Stored records
________________

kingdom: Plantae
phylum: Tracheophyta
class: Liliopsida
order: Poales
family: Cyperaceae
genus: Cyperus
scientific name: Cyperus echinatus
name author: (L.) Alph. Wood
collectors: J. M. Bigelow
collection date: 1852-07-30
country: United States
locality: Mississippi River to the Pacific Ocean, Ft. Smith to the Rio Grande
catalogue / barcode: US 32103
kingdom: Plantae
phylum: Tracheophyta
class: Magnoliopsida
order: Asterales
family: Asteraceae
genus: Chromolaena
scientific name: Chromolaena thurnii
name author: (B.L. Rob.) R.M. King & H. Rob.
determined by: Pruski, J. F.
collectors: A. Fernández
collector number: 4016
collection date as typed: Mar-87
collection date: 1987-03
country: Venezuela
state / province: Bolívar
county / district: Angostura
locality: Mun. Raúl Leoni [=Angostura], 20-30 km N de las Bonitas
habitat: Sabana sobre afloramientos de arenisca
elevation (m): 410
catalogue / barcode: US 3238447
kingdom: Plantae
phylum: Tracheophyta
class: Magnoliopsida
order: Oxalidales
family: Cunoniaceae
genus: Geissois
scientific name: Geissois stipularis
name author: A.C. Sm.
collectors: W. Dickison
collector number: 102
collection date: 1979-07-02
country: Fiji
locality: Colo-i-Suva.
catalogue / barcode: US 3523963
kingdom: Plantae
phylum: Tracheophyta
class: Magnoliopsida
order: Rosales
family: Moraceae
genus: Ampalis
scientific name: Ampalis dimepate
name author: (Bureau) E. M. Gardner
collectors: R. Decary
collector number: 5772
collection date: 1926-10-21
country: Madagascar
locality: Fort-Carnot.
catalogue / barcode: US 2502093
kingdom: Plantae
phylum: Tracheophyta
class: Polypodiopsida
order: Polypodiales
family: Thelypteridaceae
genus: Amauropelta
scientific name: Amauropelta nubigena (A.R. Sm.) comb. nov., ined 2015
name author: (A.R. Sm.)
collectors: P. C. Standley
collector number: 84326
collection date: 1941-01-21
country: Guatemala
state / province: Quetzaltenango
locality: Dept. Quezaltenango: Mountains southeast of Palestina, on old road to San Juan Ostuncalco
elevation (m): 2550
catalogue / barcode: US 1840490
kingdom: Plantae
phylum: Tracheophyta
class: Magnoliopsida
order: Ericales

________________

• _REQUEST_
Present every line of the records above as a numbered list, omitting any blank lines.

• _FINAL RESULT_
1. kingdom: Plantae
2. phylum: Tracheophyta
3. class: Liliopsida
4. order: Poales
5. family: Cyperaceae
6. genus: Cyperus
7. scientific name: Cyperus echinatus
8. name author: (L.) Alph. Wood
9. collectors: J. M. Bigelow
10. collection date: 1852-07-30
11. country: United States
12. locality: Mississippi River to the Pacific Ocean, Ft. Smith to the Rio Grande
13. catalogue / barcode: US 32103
14. kingdom: Plantae
15. phylum: Tracheophyta
16. class: Magnoliopsida
17. order: Asterales
18. family: Asteraceae
19. genus: Chromolaena
20. scientific name: Chromolaena thurnii
21. name author: (B.L. Rob.) R.M. King & H. Rob.
22. determined by: Pruski, J. F.
23. collectors: A. Fernández
24. collector number: 4016
25. collection date as typed: Mar-87
26. collection date: 1987-03
27. country: Venezuela
28. state / province: Bolívar
29. county / district: Angostura
30. locality: Mun. Raúl Leoni [=Angostura], 20-30 km N de las Bonitas
31. habitat: Sabana sobre afloramientos de arenisca
32. elevation (m): 410
33. catalogue / barcode: US 3238447
34. kingdom: Plantae
35. phylum: Tracheophyta
36. class: Magnoliopsida
37. order: Oxalidales
38. family: Cunoniaceae
39. genus: Geissois
40. scientific name: Geissois stipularis
41. name author: A.C. Sm.
42. collectors: W. Dickison
43. collector number: 102
44. collection date: 1979-07-02
45. country: Fiji
46. locality: Colo-i-Suva.
47. catalogue / barcode: US 3523963
48. kingdom: Plantae
49. phylum: Tracheophyta
50. class: Magnoliopsida
51. order: Rosales
52. family: Moraceae
53. genus: Ampalis
54. scientific name: Ampalis dimepate
55. name author: (Bureau) E. M. Gardner
56. collectors: R. Decary
57. collector number: 5772
58. collection date: 1926-10-21
59. country: Madagascar
60. locality: Fort-Carnot.
61. catalogue / barcode: US 2502093
62. kingdom: Plantae
63. phylum: Tracheophyta
64. class: Polypodiopsida
65. order: Polypodiales
66. family: Thelypteridaceae
67. genus: Amauropelta
68. scientific name: Amauropelta nubigena (A.R. Sm.) comb. nov., ined 2015
69. name author: (A.R. Sm.)
70. collectors: P. C. Standley
71. collector number: 84326
72. collection date: 1941-01-21
73. country: Guatemala
74. state / province: Quetzaltenango
75. locality: Dept. Quezaltenango: Mountains southeast of Palestina, on old road to San Juan Ostuncalco
76. elevation (m): 2550
77. catalogue / barcode: US 1840490
78. kingdom: Plantae
79. phylum: Tracheophyta
80. class: Magnoliopsida
81. order: Ericales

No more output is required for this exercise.